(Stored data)
________
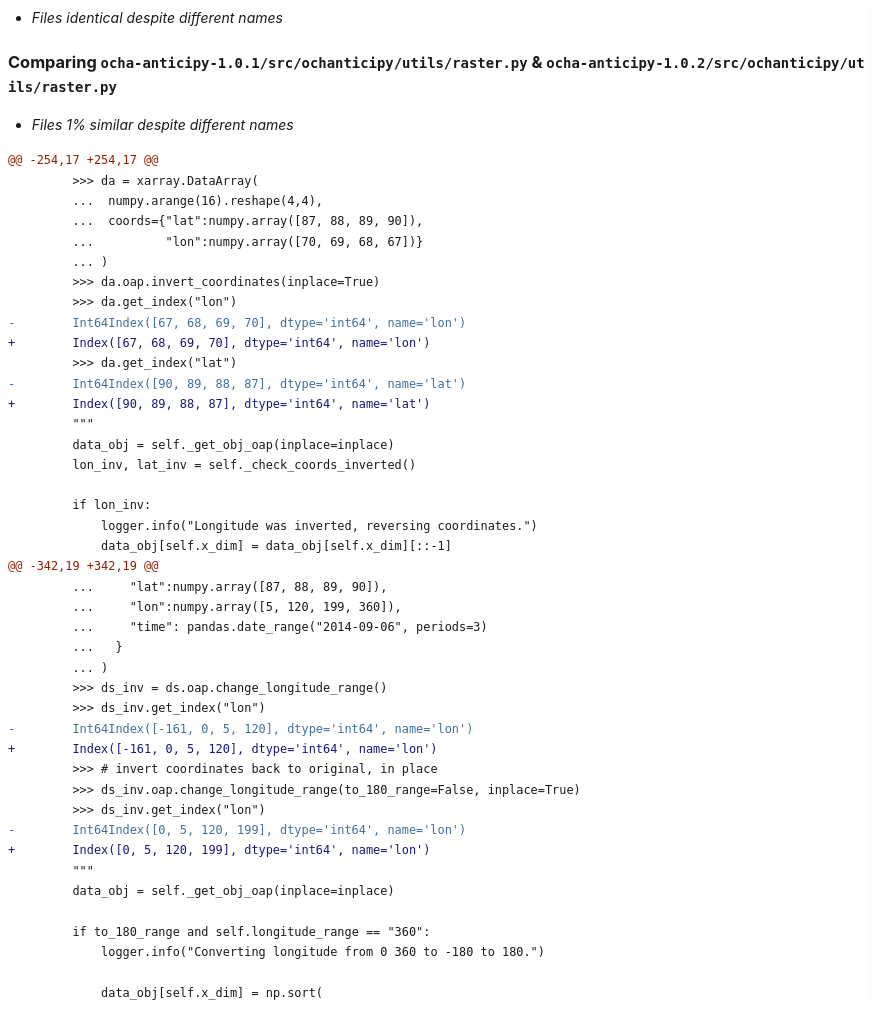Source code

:  * *Files identical despite different names*

### Comparing `ocha-anticipy-1.0.1/src/ochanticipy/utils/raster.py` & `ocha-anticipy-1.0.2/src/ochanticipy/utils/raster.py`

 * *Files 1% similar despite different names*

```diff
@@ -254,17 +254,17 @@
         >>> da = xarray.DataArray(
         ...  numpy.arange(16).reshape(4,4),
         ...  coords={"lat":numpy.array([87, 88, 89, 90]),
         ...          "lon":numpy.array([70, 69, 68, 67])}
         ... )
         >>> da.oap.invert_coordinates(inplace=True)
         >>> da.get_index("lon")
-        Int64Index([67, 68, 69, 70], dtype='int64', name='lon')
+        Index([67, 68, 69, 70], dtype='int64', name='lon')
         >>> da.get_index("lat")
-        Int64Index([90, 89, 88, 87], dtype='int64', name='lat')
+        Index([90, 89, 88, 87], dtype='int64', name='lat')
         """
         data_obj = self._get_obj_oap(inplace=inplace)
         lon_inv, lat_inv = self._check_coords_inverted()
 
         if lon_inv:
             logger.info("Longitude was inverted, reversing coordinates.")
             data_obj[self.x_dim] = data_obj[self.x_dim][::-1]
@@ -342,19 +342,19 @@
         ...     "lat":numpy.array([87, 88, 89, 90]),
         ...     "lon":numpy.array([5, 120, 199, 360]),
         ...     "time": pandas.date_range("2014-09-06", periods=3)
         ...   }
         ... )
         >>> ds_inv = ds.oap.change_longitude_range()
         >>> ds_inv.get_index("lon")
-        Int64Index([-161, 0, 5, 120], dtype='int64', name='lon')
+        Index([-161, 0, 5, 120], dtype='int64', name='lon')
         >>> # invert coordinates back to original, in place
         >>> ds_inv.oap.change_longitude_range(to_180_range=False, inplace=True)
         >>> ds_inv.get_index("lon")
-        Int64Index([0, 5, 120, 199], dtype='int64', name='lon')
+        Index([0, 5, 120, 199], dtype='int64', name='lon')
         """
         data_obj = self._get_obj_oap(inplace=inplace)
 
         if to_180_range and self.longitude_range == "360":
             logger.info("Converting longitude from 0 360 to -180 to 180.")
 
             data_obj[self.x_dim] = np.sort(
```
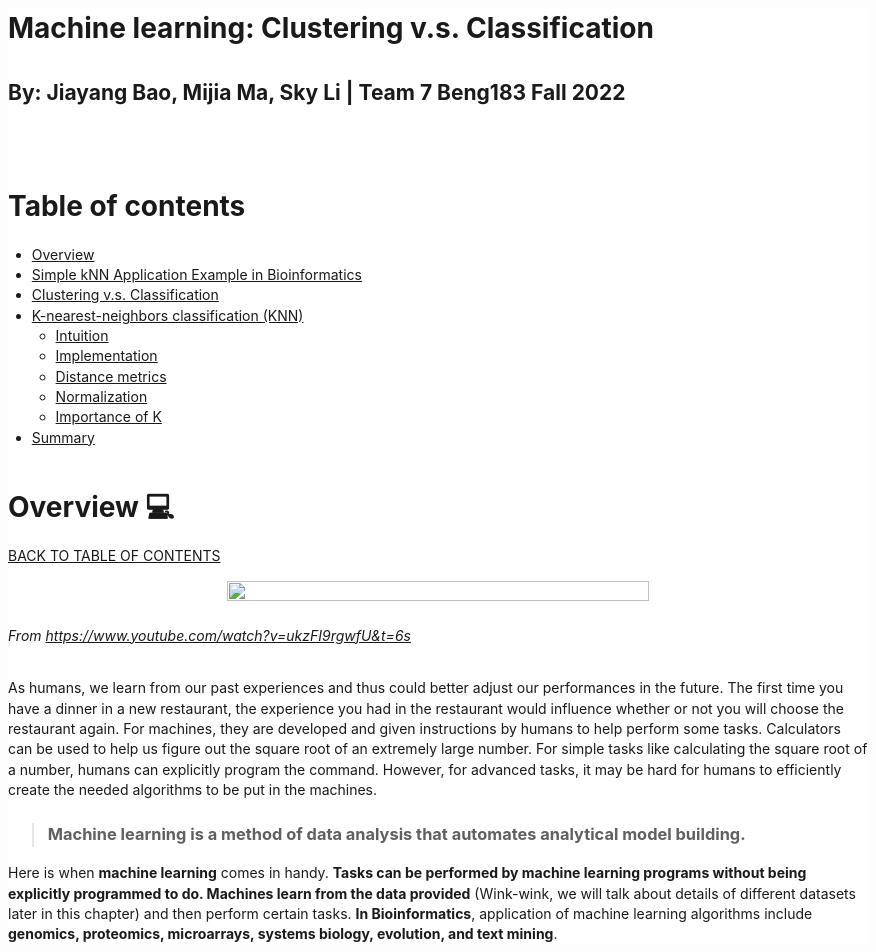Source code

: # Machine learning: Clustering v.s. Classification
## By: Jiayang Bao, Mijia Ma, Sky Li | Team 7 Beng183 Fall 2022

<br>

# Table of contents <a name="tob"></a >
- [Overview](#overview)
- [Simple kNN Application Example in Bioinformatics](#kNN)
- [Clustering v.s. Classification](#3)
- [K-nearest-neighbors classification (KNN)](#4)
  - [Intuition](#4.1)
  - [Implementation](#4.2)
  - [Distance metrics](#4.3)
  - [Normalization](#4.4)
  - [Importance of K](#4.5)
- [Summary](#5)


# Overview 💻 <a name="overview"></a >
[BACK TO TABLE OF CONTENTS](#tob)

<p align="center" width="100%">
<img src="https://user-images.githubusercontent.com/97704603/205791858-a5bfc0ca-7473-4f0a-ab87-6ee47877c7ae.png" width=70% height=70%>
<p>
  
###### From https://www.youtube.com/watch?v=ukzFI9rgwfU&t=6s

As humans, we learn from our past experiences and thus could better adjust our performances in the future. 
The first time you have a dinner in a new restaurant, the experience you had in the restaurant would 
influence whether or not you will choose the restaurant again. 
For machines, they are developed and given instructions by humans to help perform some tasks. 
Calculators can be used to help us figure out the square root of an extremely large number. 
For simple tasks like calculating the square root of a number, humans can explicitly program the command. 
However, for advanced tasks, it may be hard for humans to efficiently create the needed algorithms to be put in the machines. 

> ### Machine learning is a method of data analysis that automates analytical model building.  

Here is when **machine learning** comes in handy. **Tasks can be performed by machine learning programs without being explicitly programmed to do. 
Machines learn from the data provided** (Wink-wink, we will talk about details of different datasets later in this chapter) and then perform certain tasks. 
**In Bioinformatics**, application of machine learning algorithms include **genomics, proteomics, microarrays, systems biology, evolution, and text 
mining**.
  
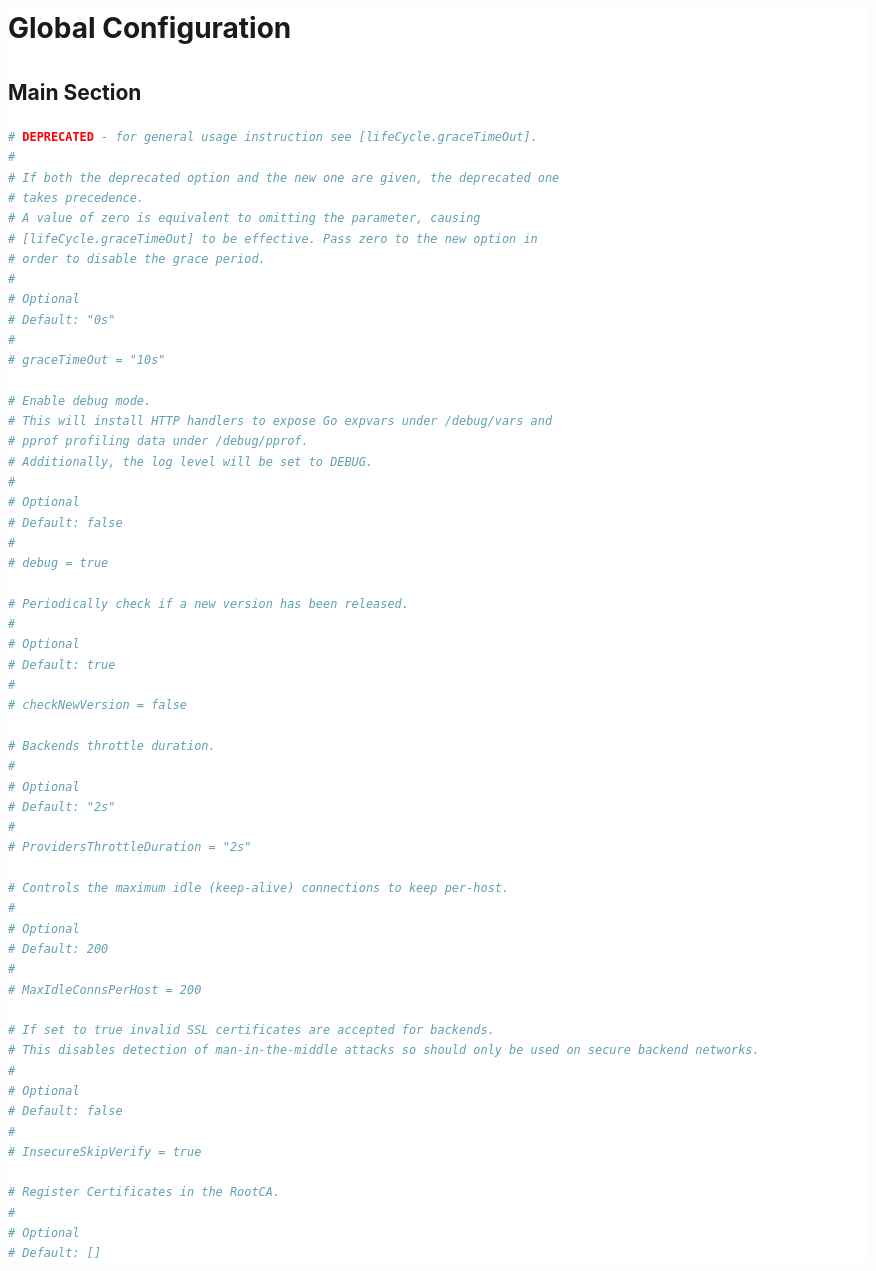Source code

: # Global Configuration

## Main Section

```toml
# DEPRECATED - for general usage instruction see [lifeCycle.graceTimeOut].
#
# If both the deprecated option and the new one are given, the deprecated one
# takes precedence.
# A value of zero is equivalent to omitting the parameter, causing
# [lifeCycle.graceTimeOut] to be effective. Pass zero to the new option in
# order to disable the grace period.
#
# Optional
# Default: "0s"
#
# graceTimeOut = "10s"

# Enable debug mode.
# This will install HTTP handlers to expose Go expvars under /debug/vars and
# pprof profiling data under /debug/pprof.
# Additionally, the log level will be set to DEBUG.
#
# Optional
# Default: false
#
# debug = true

# Periodically check if a new version has been released.
#
# Optional
# Default: true
#
# checkNewVersion = false

# Backends throttle duration.
#
# Optional
# Default: "2s"
#
# ProvidersThrottleDuration = "2s"

# Controls the maximum idle (keep-alive) connections to keep per-host.
#
# Optional
# Default: 200
#
# MaxIdleConnsPerHost = 200

# If set to true invalid SSL certificates are accepted for backends.
# This disables detection of man-in-the-middle attacks so should only be used on secure backend networks.
#
# Optional
# Default: false
#
# InsecureSkipVerify = true

# Register Certificates in the RootCA.
#
# Optional
# Default: []
```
________
#### Your assignment
Lines holding the word "lifeCycle" are the answer; copy every one from the records above.

#### Exercise result
# DEPRECATED - for general usage instruction see [lifeCycle.graceTimeOut].
# [lifeCycle.graceTimeOut] to be effective. Pass zero to the new option in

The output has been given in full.